US panel endorses human embryo gene editing, with caveats

pharmafile | February 15, 2017 | News story | Research and Development crispr, gene editing 

Gene editing in human embryos has been given the go-ahead by a panel of experts from the US National Academy of Sciences (NAS) and the National Academy of Medicine following an international committee in Washington, DC, but only in very specific circumstances.

With the birth and development of CRISPR gene editing technology over the past four years, rapid and accurate manipulation of the human genome has become possible, and many research institutions are working to investigate the potential benefits this advancement brings.

But the debate over human gene editing has and continues to be a fierce ethical one as select groups of professionals and the public remain apprehensive of the technology for fear that, despite the obvious benefits in preventing serious disease, it would lead to ‘designer babies’ if its focus were to overstep the bounds of healthcare and tread into trivial cosmetics or other enhancements.

A 216-page report from the committee outlined a number of caveats limiting the use of gene editing in human embryos to situations where it is “really the last reasonable option for preventing a serious disease or condition,” such as in children whose parents both suffer from serious inheritable diseases, though these occurrences are rare.

“Heritable germline genome editing trials must be approached with caution, but caution does not mean that they must be prohibited,” the report stated.

Thanks to the actions of pro-life legislators, the US Food and Drugs Administration cannot currently consider any form of germ-line modification – the editing of genes in embryos, sperm or eggs – under amendments to the US Department of Health and Human Services appropriations bill in 2015.

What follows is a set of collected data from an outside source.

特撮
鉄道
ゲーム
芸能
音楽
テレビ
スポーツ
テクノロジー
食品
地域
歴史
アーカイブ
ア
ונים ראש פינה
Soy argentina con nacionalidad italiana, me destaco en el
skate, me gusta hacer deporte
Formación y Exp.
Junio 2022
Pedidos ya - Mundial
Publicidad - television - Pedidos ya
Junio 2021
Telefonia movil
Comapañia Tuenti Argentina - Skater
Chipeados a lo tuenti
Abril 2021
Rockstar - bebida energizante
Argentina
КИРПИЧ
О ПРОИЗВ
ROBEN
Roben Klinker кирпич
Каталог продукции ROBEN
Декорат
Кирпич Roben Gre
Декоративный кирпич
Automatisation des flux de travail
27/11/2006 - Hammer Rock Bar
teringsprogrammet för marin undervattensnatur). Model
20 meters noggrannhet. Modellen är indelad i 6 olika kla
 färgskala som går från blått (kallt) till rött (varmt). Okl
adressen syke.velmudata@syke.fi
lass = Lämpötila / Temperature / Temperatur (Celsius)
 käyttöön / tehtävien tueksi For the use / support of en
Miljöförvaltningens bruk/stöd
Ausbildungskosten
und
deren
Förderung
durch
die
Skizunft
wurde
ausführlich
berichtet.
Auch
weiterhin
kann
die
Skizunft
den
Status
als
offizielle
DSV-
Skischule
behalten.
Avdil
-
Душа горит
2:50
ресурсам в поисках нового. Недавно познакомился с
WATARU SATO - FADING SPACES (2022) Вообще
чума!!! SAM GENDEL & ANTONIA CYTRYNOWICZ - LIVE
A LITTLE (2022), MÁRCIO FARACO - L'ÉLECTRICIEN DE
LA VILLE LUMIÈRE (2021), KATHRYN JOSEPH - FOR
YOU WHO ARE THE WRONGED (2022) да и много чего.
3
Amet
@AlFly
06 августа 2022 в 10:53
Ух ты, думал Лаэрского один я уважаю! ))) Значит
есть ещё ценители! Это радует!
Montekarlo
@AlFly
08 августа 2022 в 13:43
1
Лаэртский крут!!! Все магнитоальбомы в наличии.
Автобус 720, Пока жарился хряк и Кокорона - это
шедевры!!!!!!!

A large worry outlined by the authors of the report was the propensity for a “slippery slope” situation to occur, with the technology’s legitimate medical benefit being difficult to divorce from “less compelling” enhancements, ultimately ruling that gene editing should not be employed if such misuse can’t be guaranteed against.

Eric Lander, head of the Broad Institute in Cambridge, Massachusetts, commented on the arguments outlined in the report: “They have said there is one narrow corner, a tiny fraction of cases, where it might be the right thing to do. What is fascinating is their argument that if we can’t control where it goes from there, we shouldn’t do it at all.”

“They have closed the door to the vast majority of germline applications and left it open for a very small, well-defined subset. That’s not unreasonable in my opinion,” he added.